Debugging your software doesn't have to be such a chore. Led by computer science professor Yuanyuan Zhou, a team of researchers at the University of Illinois at Urbana-Champaign have developed a tool suite that takes a new approach to the job. Based on observations of how programmers write code, these tools focus on the programmer's intentions to find and correct bugs.
"Most bug-detection tools require reproduction of bugs during execution," said Zhou. "The program is slowed down significantly and monitored by these tools, which watch for certain types of abnormal behavior. Most of our tools, however, work by only examining the source code for defects, requiring little effort from programmers."
For example, copy-pasted code can save programmers a lot of effort, but it also can introduce a lot of bugs. The team's copy-paste tool, CP-Miner, uses data-mining techniques to find copypasted code in the program. It then examines and corrects that code for consistent modifications.
The team has used CP-Miner to discover a host of bugs in some of the latest versions of open-source software in the IT field. Using the tool, the team can scan 3 million to 4 million lines of code for copy-paste and related bugs in less than 30 minutes. Since these programs often are based on implicit rules and assumptions, the team developed the PR-Miner tool to detect when those rules have been broken.
PR-Miner also is based on data-mining techniques, requiring only a few minutes to scan 4 million lines of code. "First, we mine the source code for patterns, repetitions, and correlations that point to implicit programming rules and assumptions," Zhou said. "Then we check that those rules and assumptions have not been violated."

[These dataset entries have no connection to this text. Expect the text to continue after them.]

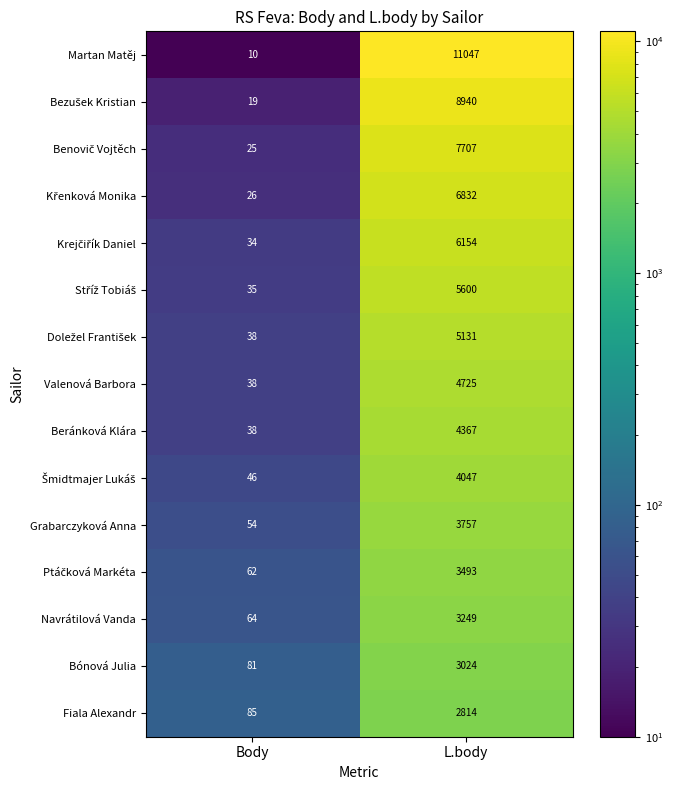

Which series changed the most between Body and L.body?

Martan Matěj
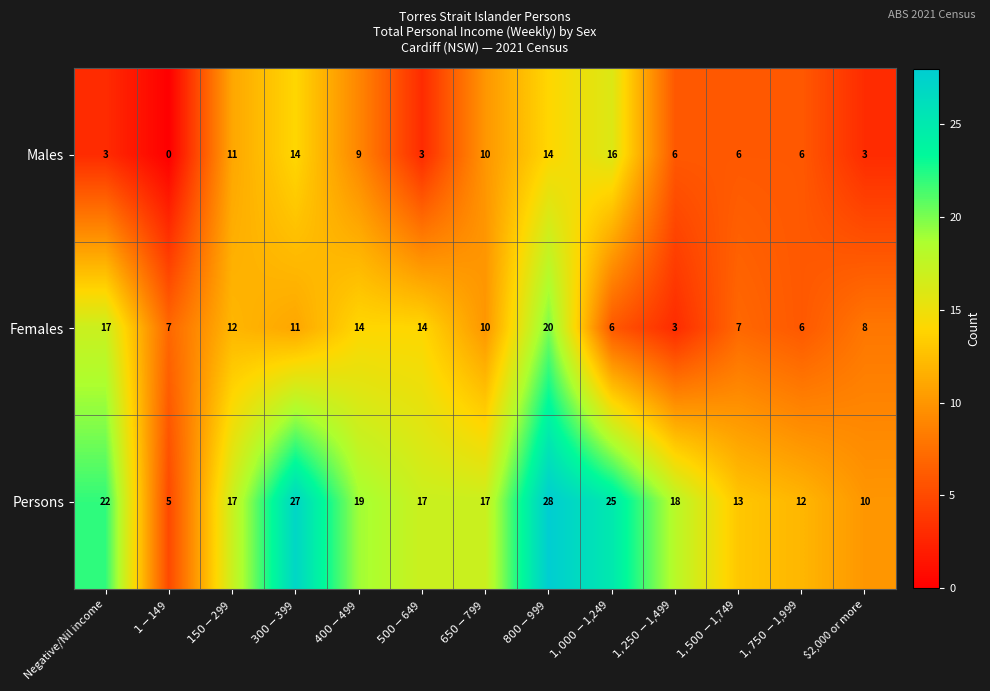

True or false: Males has a value of 3 at $2,000 or more.

True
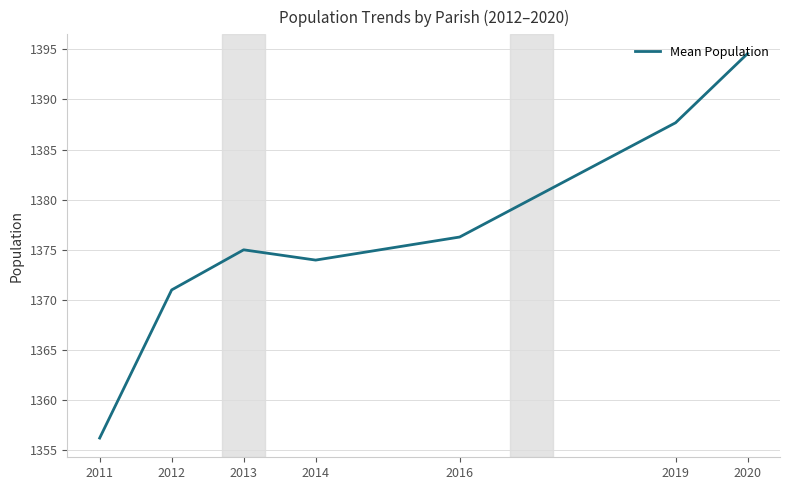

Is it true that the value at 2011 is 1356.2?

True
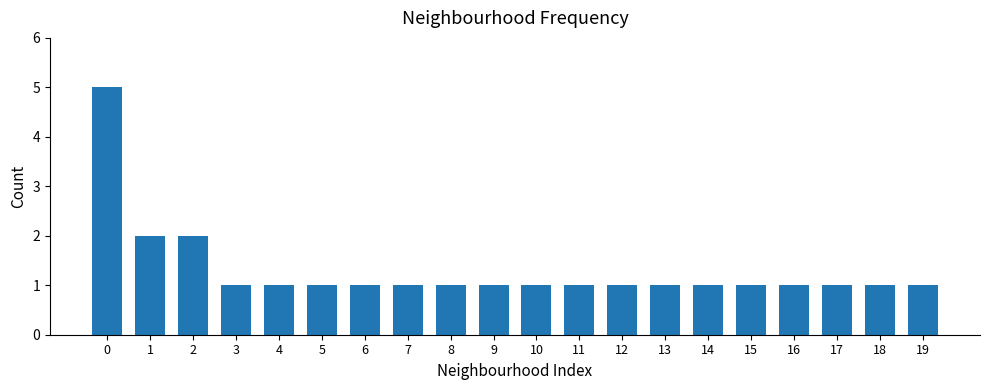

What is the value of the 17th bar from the left?

1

The team didn't stop at finding and fixing bugs, though. With its Rx tool, software can survive in spite of its bugs. "If you are allergic to cats, you try to avoid cats," Zhou said. "In much the same way, Rx is avoidance therapy for software failure. If the software fails, Rx rolls the program back to a recent checkpoint and re-executes the program in a modified environment."
A fourth tool, Triage, diagnoses software failures at the end-user site. It follows a human-like diagnosis protocol to rapidly identify the nature of the problem and provide valuable input to help programmers quickly understand the failure and fix the bug.
"If something bad happens or the software crashes, Triage's diagnosis protocol will start automatically and quickly suggest a temporary fix until programmers can release a fixing patch," Zhou said.
All of the tools are scalable. They can be tailored for specific software platforms, including programs running on parallel processors. The team's work was funded by the National Science Foundation and Intel Corp.